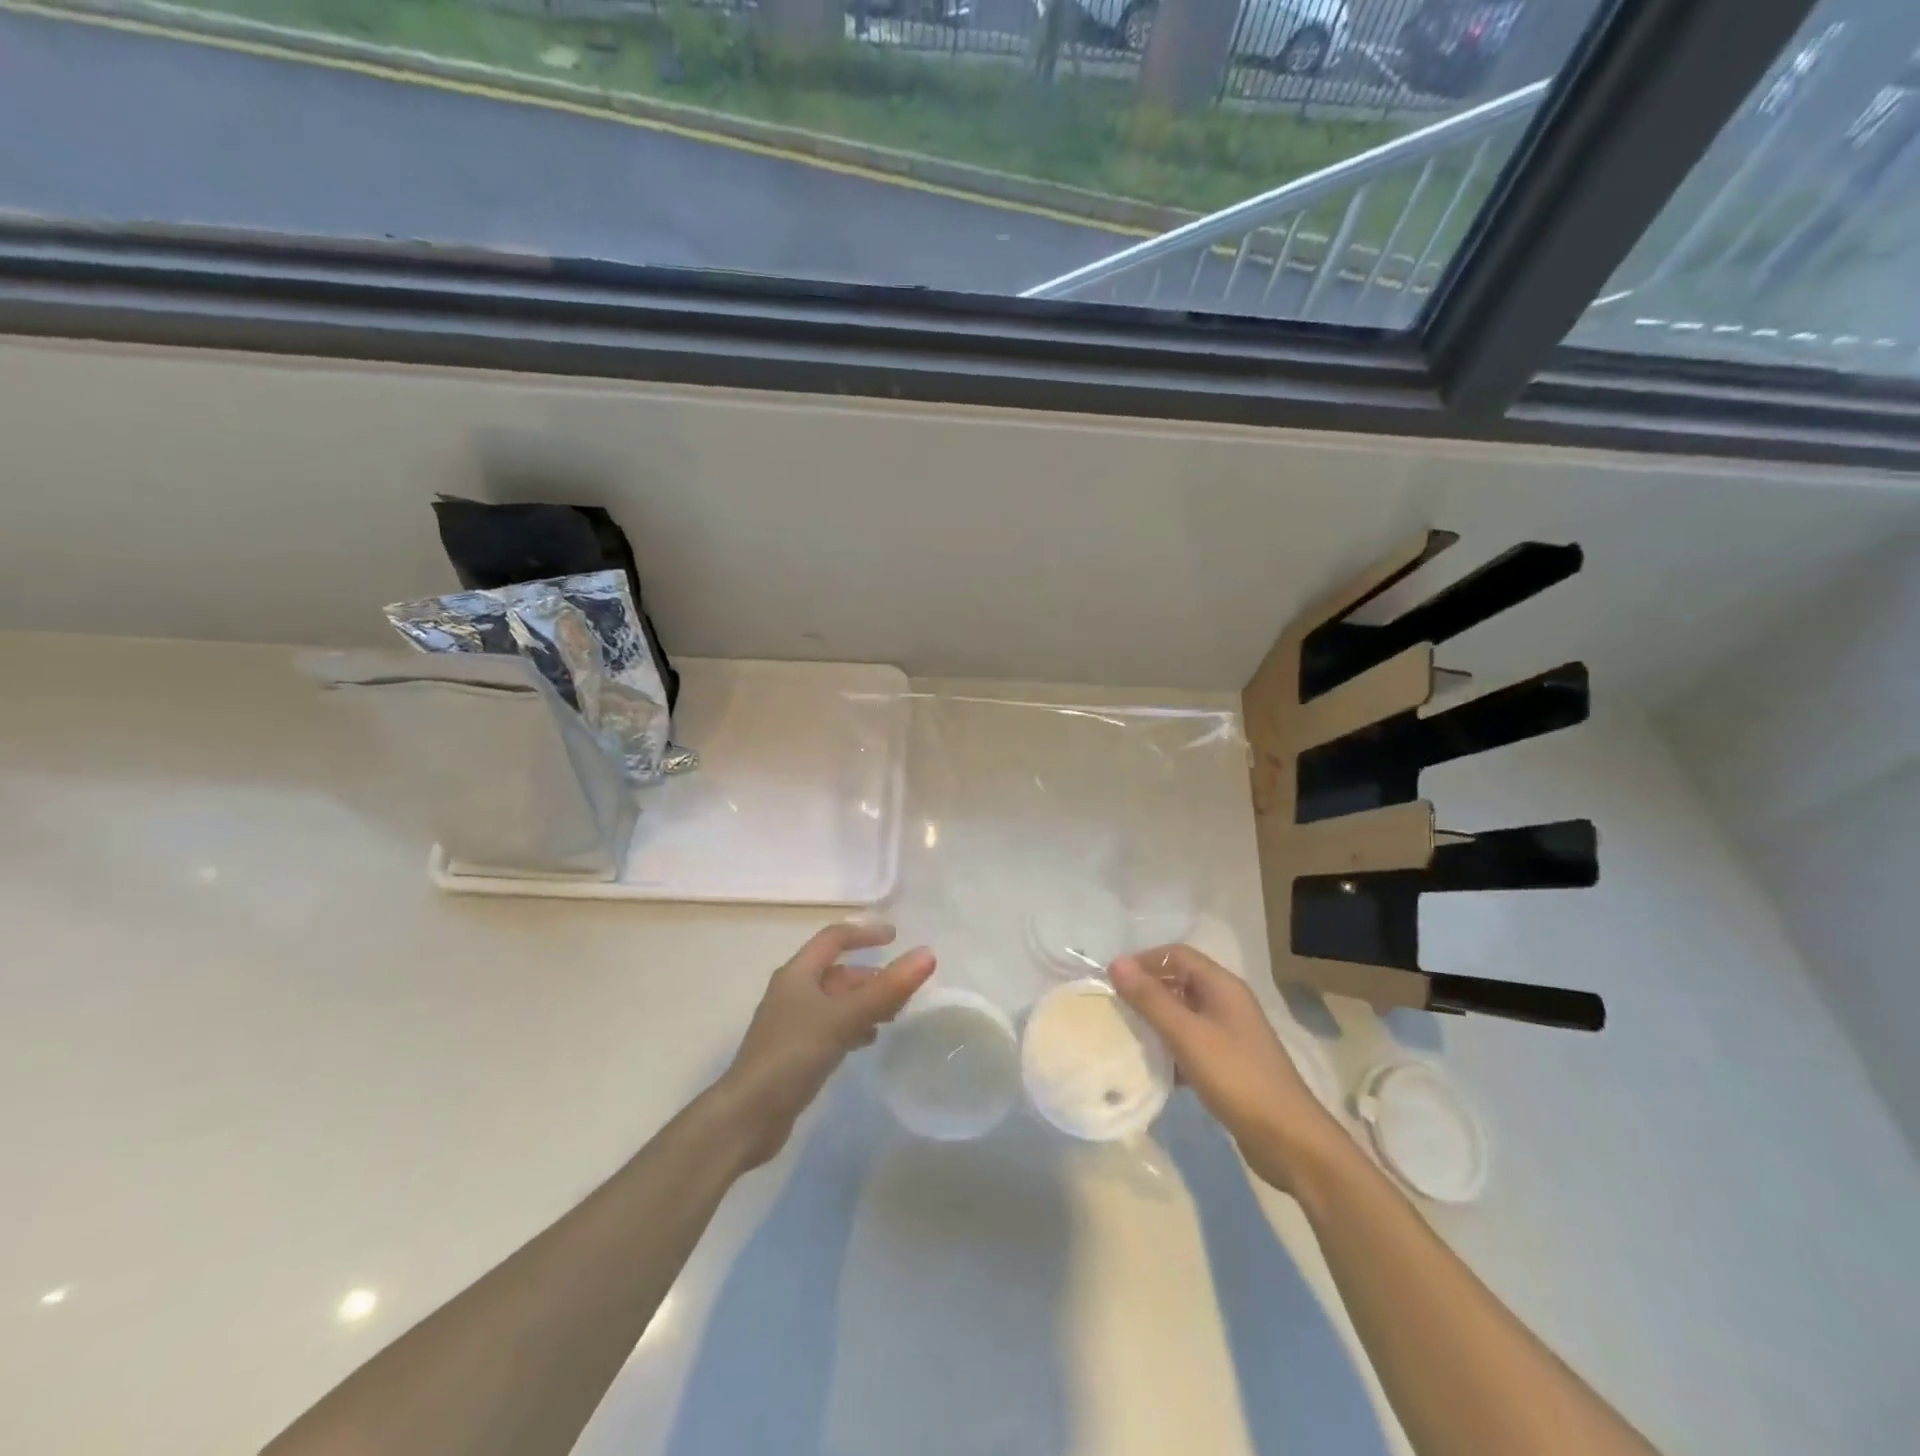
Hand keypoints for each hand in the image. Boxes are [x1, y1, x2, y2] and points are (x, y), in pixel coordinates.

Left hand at [715, 923, 934, 1169]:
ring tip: (893, 1016)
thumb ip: (886, 988)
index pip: (834, 939)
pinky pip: (831, 1027)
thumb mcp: (843, 1017)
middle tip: (902, 988)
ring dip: (864, 1002)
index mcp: (797, 974)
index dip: (864, 934)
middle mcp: (792, 992)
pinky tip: (868, 1041)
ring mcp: (792, 1023)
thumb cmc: (793, 1055)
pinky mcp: (794, 1052)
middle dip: (870, 976)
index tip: (895, 937)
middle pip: (837, 972)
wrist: (747, 1116)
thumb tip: (927, 954)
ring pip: (835, 1001)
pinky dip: (852, 1026)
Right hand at [1110, 945, 1339, 1190]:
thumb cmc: (1237, 1079)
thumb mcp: (1188, 1036)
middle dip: (1147, 990)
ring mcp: (1230, 1034)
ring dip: (1156, 1020)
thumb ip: (1151, 999)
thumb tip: (1116, 963)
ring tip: (1126, 1035)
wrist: (1290, 1141)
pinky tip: (1152, 1068)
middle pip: (1180, 981)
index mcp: (1222, 986)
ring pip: (1184, 1014)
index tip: (1112, 981)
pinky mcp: (1229, 1063)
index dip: (1144, 961)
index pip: (1176, 954)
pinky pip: (1191, 1043)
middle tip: (1114, 1008)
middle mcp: (1227, 1002)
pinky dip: (1170, 1048)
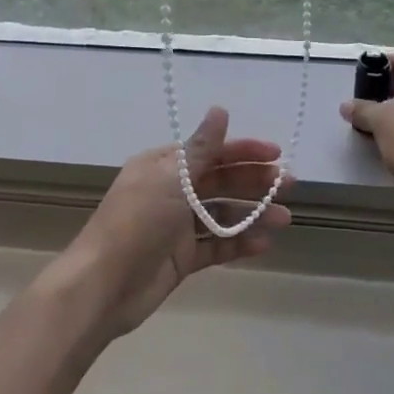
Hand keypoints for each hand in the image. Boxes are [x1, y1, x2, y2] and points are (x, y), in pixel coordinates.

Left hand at [52, 106, 292, 339]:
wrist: (104, 285)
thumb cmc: (137, 222)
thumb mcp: (171, 178)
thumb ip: (201, 148)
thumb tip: (220, 109)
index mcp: (162, 166)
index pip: (209, 151)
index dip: (242, 151)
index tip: (276, 154)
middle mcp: (170, 192)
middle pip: (219, 182)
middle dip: (253, 182)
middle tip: (289, 185)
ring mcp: (176, 227)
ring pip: (221, 214)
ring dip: (252, 214)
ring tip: (284, 219)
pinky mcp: (181, 259)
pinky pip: (215, 246)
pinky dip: (238, 243)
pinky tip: (263, 243)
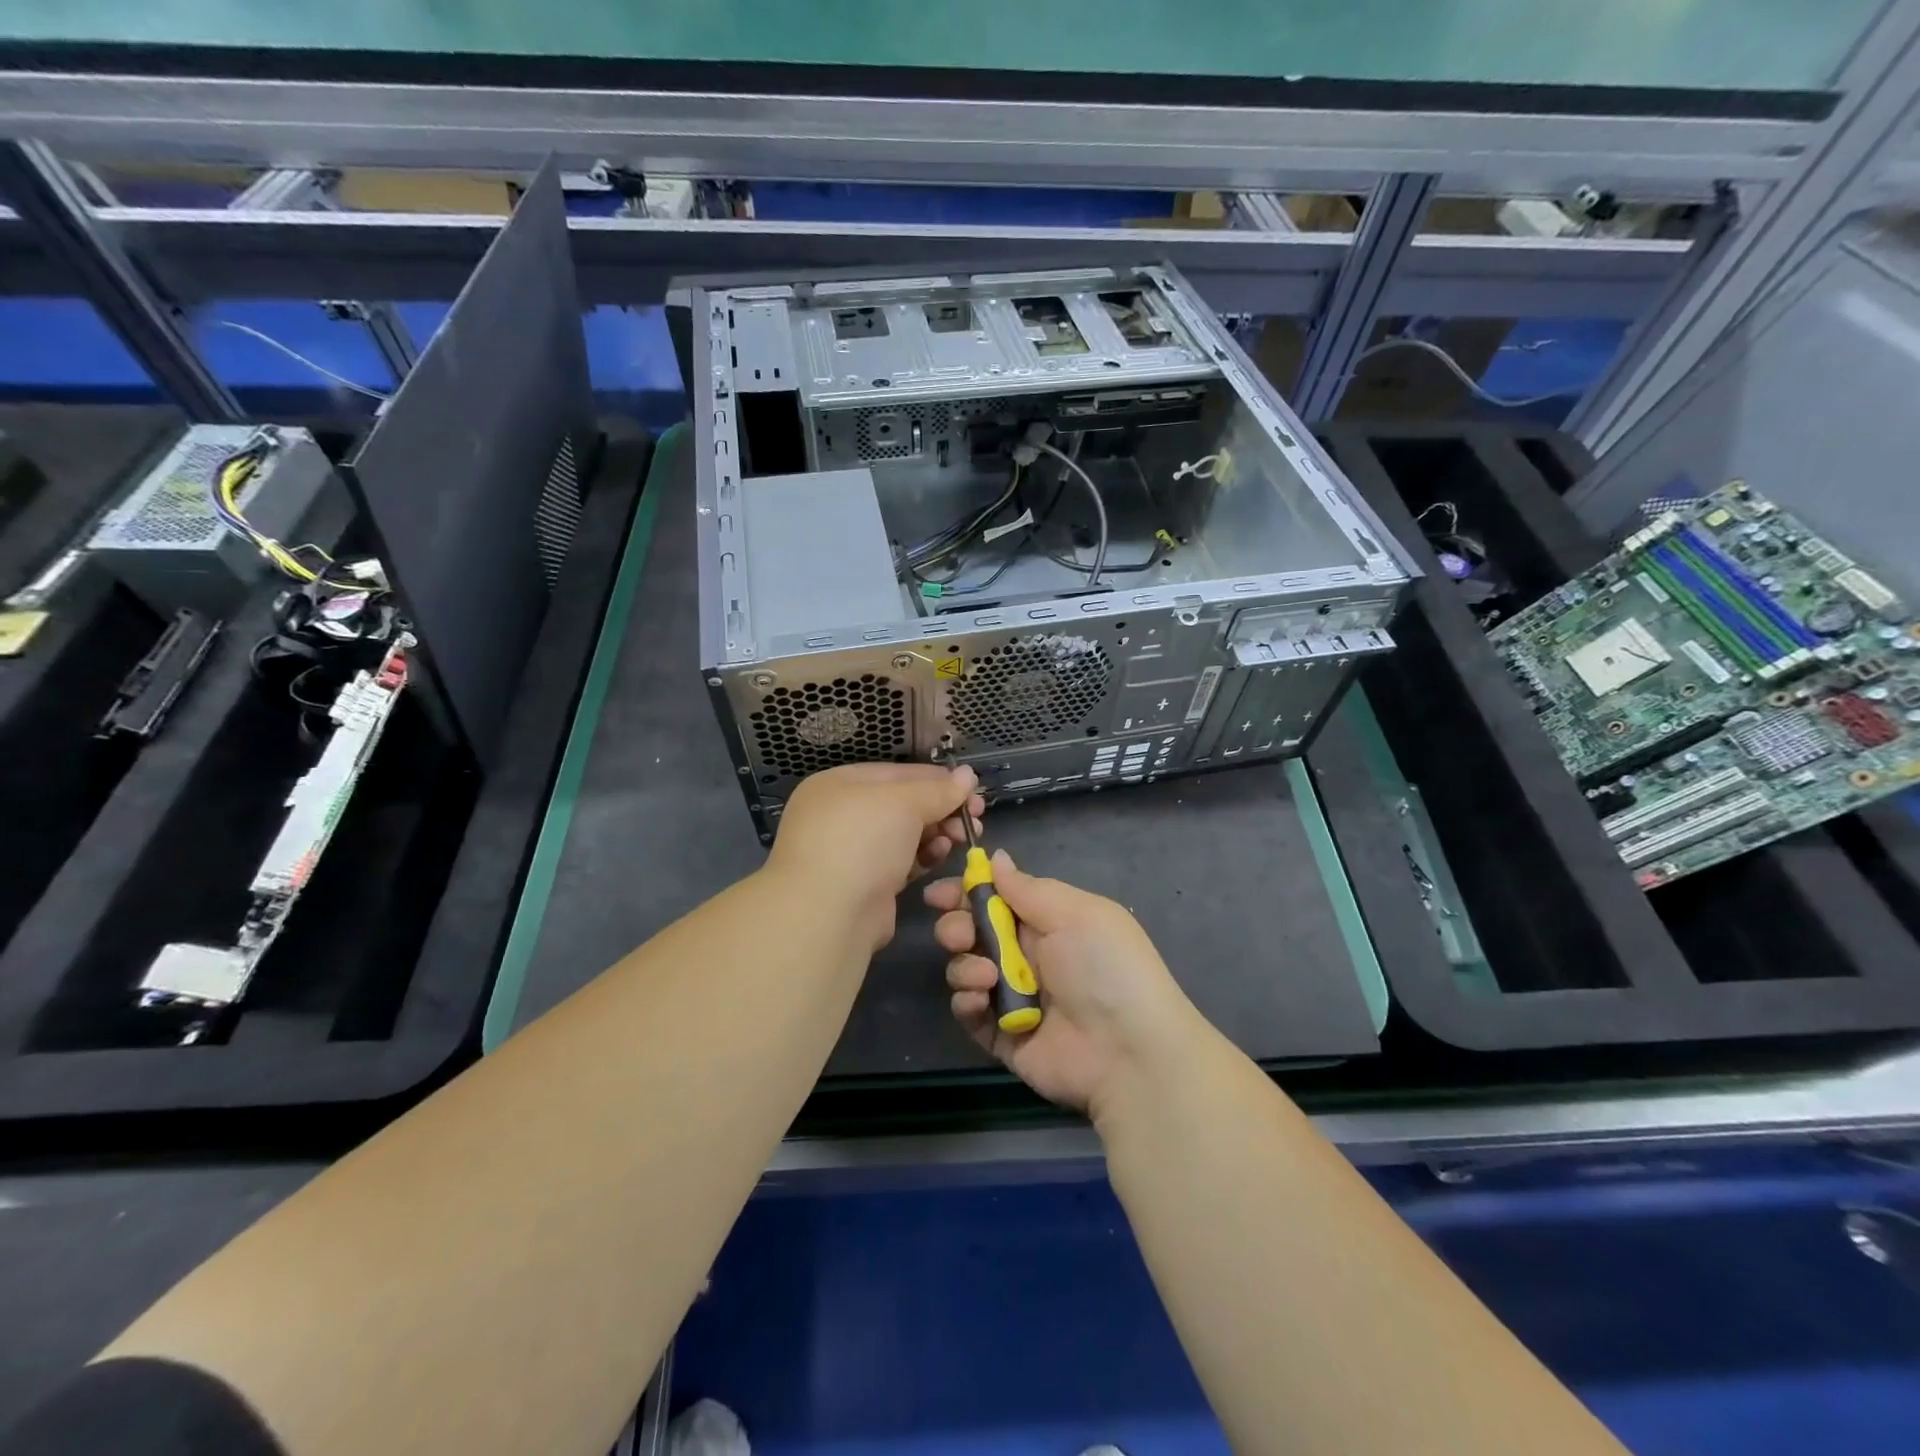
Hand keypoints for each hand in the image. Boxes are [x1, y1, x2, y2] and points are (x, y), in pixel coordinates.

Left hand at [766, 763, 984, 950]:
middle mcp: (841, 814)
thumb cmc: (862, 841)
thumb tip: (968, 775)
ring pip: (905, 835)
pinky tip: (942, 856)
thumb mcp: (903, 803)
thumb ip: (938, 789)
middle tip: (975, 818)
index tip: (972, 789)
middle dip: (941, 809)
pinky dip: (923, 857)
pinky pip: (901, 862)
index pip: (898, 773)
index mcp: (839, 784)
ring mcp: (851, 852)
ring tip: (961, 838)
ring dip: (936, 833)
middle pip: (903, 804)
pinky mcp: (866, 884)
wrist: (828, 914)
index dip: (937, 779)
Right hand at [925, 850, 1206, 1117]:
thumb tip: (995, 857)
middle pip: (973, 932)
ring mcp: (1013, 996)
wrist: (1129, 1052)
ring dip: (965, 966)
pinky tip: (980, 1000)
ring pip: (965, 969)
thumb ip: (1027, 888)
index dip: (966, 893)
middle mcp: (1028, 955)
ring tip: (986, 976)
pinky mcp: (1002, 1035)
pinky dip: (967, 1002)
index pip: (996, 898)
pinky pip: (969, 1013)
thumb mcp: (1073, 913)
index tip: (940, 894)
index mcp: (1048, 921)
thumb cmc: (1105, 967)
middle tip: (959, 935)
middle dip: (956, 927)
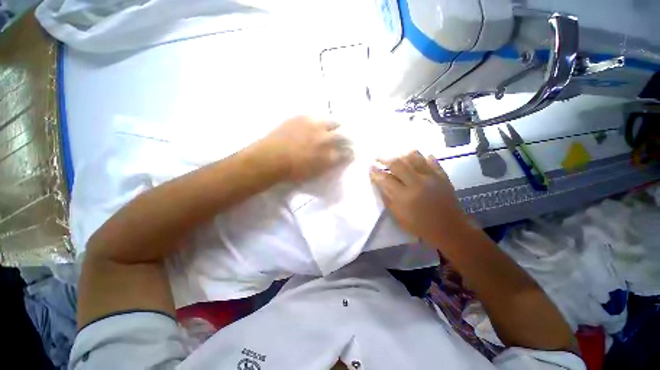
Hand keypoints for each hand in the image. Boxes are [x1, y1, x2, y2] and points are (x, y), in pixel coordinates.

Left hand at [260, 116, 352, 181]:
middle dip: (348, 139)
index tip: (352, 153)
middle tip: (347, 140)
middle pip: (344, 136)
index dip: (350, 153)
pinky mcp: (303, 117)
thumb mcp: (314, 173)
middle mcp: (325, 139)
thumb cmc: (292, 172)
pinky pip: (317, 116)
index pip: (346, 153)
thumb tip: (335, 159)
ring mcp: (314, 126)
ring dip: (337, 126)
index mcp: (328, 156)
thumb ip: (327, 165)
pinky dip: (321, 121)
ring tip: (335, 128)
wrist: (270, 158)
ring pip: (333, 122)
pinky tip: (319, 123)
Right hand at [369, 151, 468, 244]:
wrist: (449, 228)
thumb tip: (379, 183)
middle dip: (385, 158)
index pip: (386, 179)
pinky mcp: (442, 176)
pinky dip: (423, 157)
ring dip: (402, 155)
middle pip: (398, 164)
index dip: (376, 172)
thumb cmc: (420, 225)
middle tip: (378, 157)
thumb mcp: (398, 216)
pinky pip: (431, 160)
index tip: (370, 166)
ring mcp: (431, 177)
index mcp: (404, 196)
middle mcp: (417, 183)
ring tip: (396, 156)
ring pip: (414, 157)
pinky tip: (418, 157)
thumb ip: (387, 198)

**About this exercise**.
Your job is to copy every entry exactly. Omit the pictures.

**Exercise answer**.
Hand keypoints for each hand in the image. Boxes are [x1, y1, x2, y2] and points are (x, y), in pixel coordinates.

Left hand at [715, 923, 934, 1169]:
ring tip: (893, 1016)
thumb ip: (886, 988)
index pip: (834, 939)
pinky pip: (831, 1027)
thumb mcp: (843, 1017)
middle tip: (902, 988)
ring dip: (864, 1002)
index mcp: (797, 974)
index dip: (864, 934)
middle mcp: (792, 992)
pinky tip: (868, 1041)
ring mcp: (792, 1023)
thumb cmc: (793, 1055)
pinky mcp: (794, 1052)
middle dip: (870, 976)
index tip: (895, 937)
middle pip: (837, 972)
wrist: (747, 1116)
thumb tip: (927, 954)
ring pip: (835, 1001)
pinky dip: (852, 1026)
Right hand at [1110, 945, 1339, 1190]:
thumb cmc: (1237, 1079)
thumb mcp: (1188, 1036)
middle dip: (1147, 990)
ring mcp: (1230, 1034)
ring dip: (1156, 1020)
thumb ip: (1151, 999)
thumb tip: (1116, 963)
ring tip: (1126, 1035)
wrist: (1290, 1141)
pinky tip: (1152, 1068)
middle pip: (1180, 981)
index mcp: (1222, 986)
ring pip: (1184, 1014)
index tip: (1112, 981)
pinky mcp: (1229, 1063)
index dip: (1144, 961)
index pip: (1176, 954)
pinky pip: (1191, 1043)
middle tip: (1114, 1008)
middle mcp: (1227, 1002)
pinky dip: (1170, 1048)
Hand keypoints for each hand in the image. Boxes are [x1, y1, x2, y2] and points are (x, y), in pixel coordinates.

Left hand at [52, 106, 292, 339]:
wrist: (104, 285)
thumb cmc: (137, 222)
thumb mcp: (171, 178)
thumb ip: (201, 148)
thumb tip: (220, 109)
index mcp: (162, 166)
index pip: (209, 151)
index dip: (242, 151)
index tip: (276, 154)
middle mcp: (170, 192)
middle pip: (219, 182)
middle dip: (253, 182)
middle tip: (289, 185)
ring mcp: (176, 227)
ring pip: (221, 214)
ring dip: (252, 214)
ring tip: (284, 219)
pinky mcp: (181, 259)
pinky pip: (215, 246)
pinky dip: (238, 243)
pinky tip: (263, 243)
Hand keypoints for each hand in the image. Boxes are [x1, y1, x2, y2] and points are (x, y), in pixel coordinates.

Left hand at [766, 763, 984, 950]:
middle mcp: (841, 814)
thumb cmc: (862, 841)
thumb tip: (968, 775)
ring pip: (905, 835)
pinky tip: (942, 856)
thumb mcp: (903, 803)
thumb ip: (938, 789)
middle tip: (975, 818)
index tip: (972, 789)
middle dip: (941, 809)
pinky dip: (923, 857)
pinky pip: (901, 862)
index pip: (898, 773)
index mcp: (839, 784)
ring mcp: (851, 852)
ring tip: (961, 838)
ring dip: (936, 833)
middle pip: (903, 804)
pinky mcp: (866, 884)
wrist: (828, 914)
index dip: (937, 779)
Right hand at [925, 850, 1206, 1117]:
thumb tip: (995, 857)
middle pip: (973, 932)
ring mcp: (1013, 996)
wrist: (1129, 1052)
ring dip: (965, 966)
pinky tip: (980, 1000)
ring pip: (965, 969)
thumb ip: (1027, 888)
index dip: (966, 893)
middle mcp: (1028, 955)
ring tip: (986, 976)
pinky mcp: (1002, 1035)
pinky dip: (967, 1002)
index pip: (996, 898)
pinky pip: (969, 1013)
thumb mcp: (1073, 913)
index tip: (940, 894)
index mcp: (1048, 921)
thumb cmc: (1105, 967)
middle tip: (959, 935)
middle dip: (956, 927)
Hand keypoints for each hand in the image. Boxes are [x1, y1, x2, y2] and points are (x, y), in pixel coordinates.

Left hand at [260, 116, 352, 181]:
middle dip: (348, 139)
index tip: (352, 153)
middle tip: (347, 140)
middle pip: (344, 136)
index dip: (350, 153)
pinky mcp: (303, 117)
thumb mcp: (314, 173)
middle mcp: (325, 139)
thumb cmc: (292, 172)
pinky pip: (317, 116)
index pip: (346, 153)
thumb tip: (335, 159)
ring mcp: (314, 126)
ring dip: (337, 126)
index mcp: (328, 156)
thumb ip: (327, 165)
pinky dip: (321, 121)
ring tip: (335, 128)
wrist: (270, 158)
ring pip: (333, 122)
pinky tip: (319, 123)
Right hand at [369, 151, 468, 244]:
wrist: (449, 228)
thumb tip: (379, 183)
middle dip: (385, 158)
index pip: (386, 179)
pinky mcp: (442, 176)
pinky dip: (423, 157)
ring dip: (402, 155)
middle pip: (398, 164)
index dip: (376, 172)
thumb cmc: (420, 225)
middle tip: (378, 157)
thumb mcp: (398, 216)
pinky pip: (431, 160)
index tip: (370, 166)
ring mcp: (431, 177)
index mcp: (404, 196)
middle mcp: (417, 183)
ring tip: (396, 156)
ring pip: (414, 157)
pinky tip: (418, 157)
thumb ip: (387, 198)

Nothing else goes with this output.